Putin, Erdogan e l'Iran ringraziano. E il Medio Oriente rischia l'incendio

La strategia del tycoon decreta un incredibile suicidio strategico

Putin, Erdogan e l'Iran ringraziano. E il Medio Oriente rischia l'incendio

I madornali errori natalizi di Donald Trump nel vicino Oriente costeranno cari agli Stati Uniti e di riflesso a noi europei della Nato, al traino dello zio Sam. Per non parlare della situazione sul terreno in Siria e Afghanistan e dei bilanciamenti strategici sempre più a favore dei russi in tutta l'area, che continua ad essere un crogiuolo di conflitti. Sembra assurdo, ma il disimpegno americano aprirà il varco a una maggiore penetrazione dell'Iran, che il presidente americano vede come fumo negli occhi. E un probabile scontro diretto con Israele, che potrebbe allargarsi a macchia d'olio in tutto il Medio Oriente.

Non è un caso che i colpi di testa di Trump siano stati marchiati dalle polemiche dimissioni del segretario della Difesa, Jim Mattis, un ex generale dei marines temuto quanto rispettato nello scenario internazionale.

L'ultimo annuncio a sorpresa del dimezzamento delle truppe in Afghanistan farà brindare i talebani anche se sono astemi per imposizione del Corano. In questo delicato momento, pochi mesi prima delle elezioni presidenziali, ritirare settemila uomini di un contingente ai minimi livelli può solo che favorire le bande islamiste, che già infestano oltre la metà dell'Afghanistan. I comandanti Usa sul terreno, al contrario, avevano chiesto ulteriori rinforzi. Le truppe di Kabul perdono 30-40 uomini al giorno e con settemila americani in meno, che appoggiano con i corpi speciali e gli attacchi aerei gli alleati afghani, andrà sempre peggio. Non a caso, dopo l'annuncio di Trump, la Nato ha ribadito che «la lotta al terrorismo non è terminata». Se ci ritroveremo con i talebani a Kabul dovremo ringraziare la Casa Bianca.

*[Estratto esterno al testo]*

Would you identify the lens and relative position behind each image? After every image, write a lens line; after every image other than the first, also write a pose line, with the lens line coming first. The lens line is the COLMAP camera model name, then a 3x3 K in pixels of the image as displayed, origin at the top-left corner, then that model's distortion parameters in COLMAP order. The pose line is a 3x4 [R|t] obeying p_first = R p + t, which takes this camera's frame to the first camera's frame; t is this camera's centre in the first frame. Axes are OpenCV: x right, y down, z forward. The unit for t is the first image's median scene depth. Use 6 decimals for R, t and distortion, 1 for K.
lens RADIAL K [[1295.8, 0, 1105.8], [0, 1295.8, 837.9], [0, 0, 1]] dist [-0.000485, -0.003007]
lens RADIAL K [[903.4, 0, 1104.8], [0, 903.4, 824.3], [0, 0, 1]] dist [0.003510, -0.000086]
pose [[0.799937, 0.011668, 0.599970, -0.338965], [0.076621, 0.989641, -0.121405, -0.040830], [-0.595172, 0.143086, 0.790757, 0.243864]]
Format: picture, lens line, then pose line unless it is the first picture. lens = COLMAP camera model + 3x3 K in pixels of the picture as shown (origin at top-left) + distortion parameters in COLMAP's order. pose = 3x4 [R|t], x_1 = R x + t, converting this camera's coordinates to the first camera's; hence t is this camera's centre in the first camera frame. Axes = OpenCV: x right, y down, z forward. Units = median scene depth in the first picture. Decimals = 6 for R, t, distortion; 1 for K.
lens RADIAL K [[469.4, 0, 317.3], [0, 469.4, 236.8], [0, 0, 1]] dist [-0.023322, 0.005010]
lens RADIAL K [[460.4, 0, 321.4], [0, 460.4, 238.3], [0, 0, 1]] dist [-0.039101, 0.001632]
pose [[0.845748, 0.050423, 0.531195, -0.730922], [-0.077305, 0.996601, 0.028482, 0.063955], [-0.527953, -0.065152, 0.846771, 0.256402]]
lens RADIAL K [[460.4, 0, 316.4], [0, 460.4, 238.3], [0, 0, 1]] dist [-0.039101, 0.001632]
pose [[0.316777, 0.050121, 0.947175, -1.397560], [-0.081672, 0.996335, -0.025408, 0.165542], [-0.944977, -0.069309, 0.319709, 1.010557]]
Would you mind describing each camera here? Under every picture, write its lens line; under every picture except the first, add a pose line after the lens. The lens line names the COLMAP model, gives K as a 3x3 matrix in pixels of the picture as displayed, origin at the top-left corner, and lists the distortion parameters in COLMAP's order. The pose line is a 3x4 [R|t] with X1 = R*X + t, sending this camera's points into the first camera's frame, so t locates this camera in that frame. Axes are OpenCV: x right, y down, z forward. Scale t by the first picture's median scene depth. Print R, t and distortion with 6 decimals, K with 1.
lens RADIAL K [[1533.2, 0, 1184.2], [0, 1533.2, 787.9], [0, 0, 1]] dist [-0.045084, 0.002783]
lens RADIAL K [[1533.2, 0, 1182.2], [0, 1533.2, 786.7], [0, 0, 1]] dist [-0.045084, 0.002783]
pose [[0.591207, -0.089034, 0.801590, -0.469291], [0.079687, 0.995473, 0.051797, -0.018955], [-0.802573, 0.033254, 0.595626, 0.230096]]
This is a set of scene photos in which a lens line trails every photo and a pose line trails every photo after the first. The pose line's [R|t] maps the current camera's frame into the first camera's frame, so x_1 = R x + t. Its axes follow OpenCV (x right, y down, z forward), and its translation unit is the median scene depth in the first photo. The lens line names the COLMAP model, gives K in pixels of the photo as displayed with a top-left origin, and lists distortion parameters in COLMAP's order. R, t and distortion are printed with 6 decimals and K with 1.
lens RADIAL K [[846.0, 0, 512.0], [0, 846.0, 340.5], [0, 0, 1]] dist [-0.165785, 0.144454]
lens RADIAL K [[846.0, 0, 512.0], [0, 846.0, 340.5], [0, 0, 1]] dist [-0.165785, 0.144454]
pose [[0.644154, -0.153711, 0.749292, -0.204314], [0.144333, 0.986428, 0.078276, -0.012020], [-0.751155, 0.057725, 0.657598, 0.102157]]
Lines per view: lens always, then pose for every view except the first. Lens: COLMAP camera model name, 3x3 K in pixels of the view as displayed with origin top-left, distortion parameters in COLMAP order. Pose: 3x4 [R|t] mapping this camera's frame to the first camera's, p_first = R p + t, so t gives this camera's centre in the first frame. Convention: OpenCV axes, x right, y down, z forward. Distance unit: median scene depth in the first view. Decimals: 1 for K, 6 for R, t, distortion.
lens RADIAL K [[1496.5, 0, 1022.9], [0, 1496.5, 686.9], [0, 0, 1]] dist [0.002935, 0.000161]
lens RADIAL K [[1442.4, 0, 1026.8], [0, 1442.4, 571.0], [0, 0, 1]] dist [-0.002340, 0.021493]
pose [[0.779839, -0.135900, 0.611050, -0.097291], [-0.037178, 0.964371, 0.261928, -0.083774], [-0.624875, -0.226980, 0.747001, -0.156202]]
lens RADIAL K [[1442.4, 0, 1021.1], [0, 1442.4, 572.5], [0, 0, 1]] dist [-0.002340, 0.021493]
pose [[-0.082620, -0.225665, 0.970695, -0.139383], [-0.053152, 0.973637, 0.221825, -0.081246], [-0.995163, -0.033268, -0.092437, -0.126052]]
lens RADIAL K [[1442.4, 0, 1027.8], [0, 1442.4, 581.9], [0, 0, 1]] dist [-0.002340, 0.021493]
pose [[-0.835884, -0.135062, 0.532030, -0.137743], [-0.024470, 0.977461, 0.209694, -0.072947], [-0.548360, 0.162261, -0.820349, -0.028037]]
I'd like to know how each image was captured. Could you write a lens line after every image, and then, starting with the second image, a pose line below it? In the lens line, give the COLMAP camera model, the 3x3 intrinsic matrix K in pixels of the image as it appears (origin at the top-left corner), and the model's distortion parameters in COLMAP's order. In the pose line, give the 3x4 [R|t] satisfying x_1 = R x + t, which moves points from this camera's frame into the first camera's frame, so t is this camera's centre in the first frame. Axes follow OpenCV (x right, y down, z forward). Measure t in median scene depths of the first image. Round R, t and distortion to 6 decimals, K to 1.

Indecente anche il ritiro dalla Siria, dove Washington abbandona gli alleati curdi dopo averli usati come carne da cannone per liberare Raqqa, la storica «capitale» dello Stato islamico. Il 14 dicembre alla vigilia dell'annuncio del ritiro del contingente americano di 2000 uomini, che garantisce appoggio aereo e di artiglieria contro l'Isis, veniva conquistata Haijn, una delle ultime roccaforti del Califfo. Ieri le milizie jihadiste hanno contrattaccato duramente per dimostrare che le bandiere nere non sono finite come si è vantato Trump.

Il ritiro Usa lascia mano libera ai turchi, che non vedono l'ora di scatenare un'ampia offensiva già pianificata per spazzare via i curdi. E nonostante il sultano Erdogan proclami che combatterà anche i resti dell'Isis, in realtà farà avanzare i ribelli siriani oramai infettati dal morbo jihadista con il beneplacito di Washington.

Non solo: il vuoto americano verrà riempito dai russi e dall'Iran, che avrà gioco facile in Siria rischiando di accendere la scintilla

di un conflitto diretto con Israele. Una guerra che potrebbe allargarsi a gran parte del Medio Oriente con gli Hezbollah in Libano, i sauditi, i palestinesi facendo impallidire le mattanze attuali in Siria o nello Yemen.